A well-preserved 6 to 4 million-year-old skull of a previously unknown species of prehistoric snow leopard from Tibet is the oldest big cat fossil ever found, according to paleontologists from China, Canada and the United States.

Life reconstruction of Panthera blytheae. Image credit: Mauricio Antón.

“This find suggests that big cats have a deeper evolutionary origin than previously suspected,” said Dr Jack Tseng from the American Museum of Natural History in New York, who is the lead author of a paper reporting the discovery in the Proceedings of the Royal Society B: Biological Sciences.

DNA evidence suggested that the Pantherinae subfamily, including lions, jaguars, tigers, leopards, snow leopards and clouded leopards (so-called big cats), diverged from their nearest evolutionary cousins, Felinae, which included cougars, lynxes and domestic cats, about 6.37 million years ago.

However, the oldest fossils of big cats previously found were 3.6-million-year-old tooth fragments uncovered at Laetoli in Tanzania by Mary Leakey in the 1970s.

The newly found skull fossil is important because it partially fills the gap.

Dr Tseng’s team unearthed it in 2010 while scouting in the remote border region between Pakistan and China, an area that takes a bumpy seven-day car ride to reach from Beijing.

Skull of Panthera blytheae. Image credit: Tseng ZJ et al.

The scientists found more than 100 bones that were likely deposited by a river eroding out of a cliff. There, below the antelope limbs and jaws, was the crushed but largely complete skull of a big cat.

For the past three years, Dr Tseng and his colleagues have used both anatomical and DNA data to determine that the skull does, in fact, represent a new species, named Panthera blytheae.

“The species name, blytheae, honors Blythe, the snow-leopard-loving daughter of Paul and Heather Haaga, who are avid supporters of the Natural History Museum of Los Angeles County.”

Using magnetostratigraphy, the paleontologists were able to estimate the age of the Panthera blytheae‘s skull at between 4.10 and 5.95 million years old.

The discovery not only challenges previous suppositions about the evolution of big cats, it also helps place that evolution in a geographical context.

Biogeographic evolution of big cats.
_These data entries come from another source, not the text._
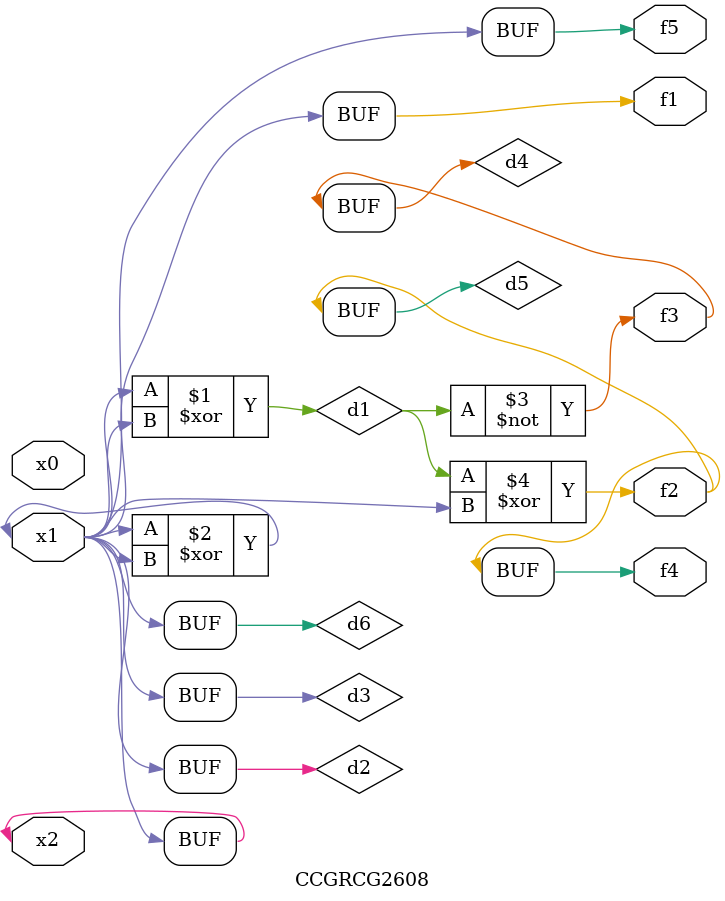
<source format=v>
module CCGRCG2608(
	input x0, x1, x2,
	output f1, f2, f3, f4, f5
);

	wire d1, d2, d3, d4, d5, d6;

	xor (d1, x1, x2);
	buf (d2, x1, x2);
	xor (d3, x1, x2);
	nor (d4, d1);
	xor (d5, d1, d2);
	buf (d6, d2, d3);
	assign f1 = d6;
	assign f2 = d5;
	assign f3 = d4;
	assign f4 = d5;
	assign f5 = d6;
endmodule

</source>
Image credit: Tseng ZJ et al.

Panthera blytheae was found in a region that overlaps the majority of current big cat habitats and suggested that the group evolved in central Asia and spread outward.

In addition, recent studies suggested that the genus Panthera did not split from genus Neofelis (clouded leopards) until 3.72 million years ago – which the new find disproves.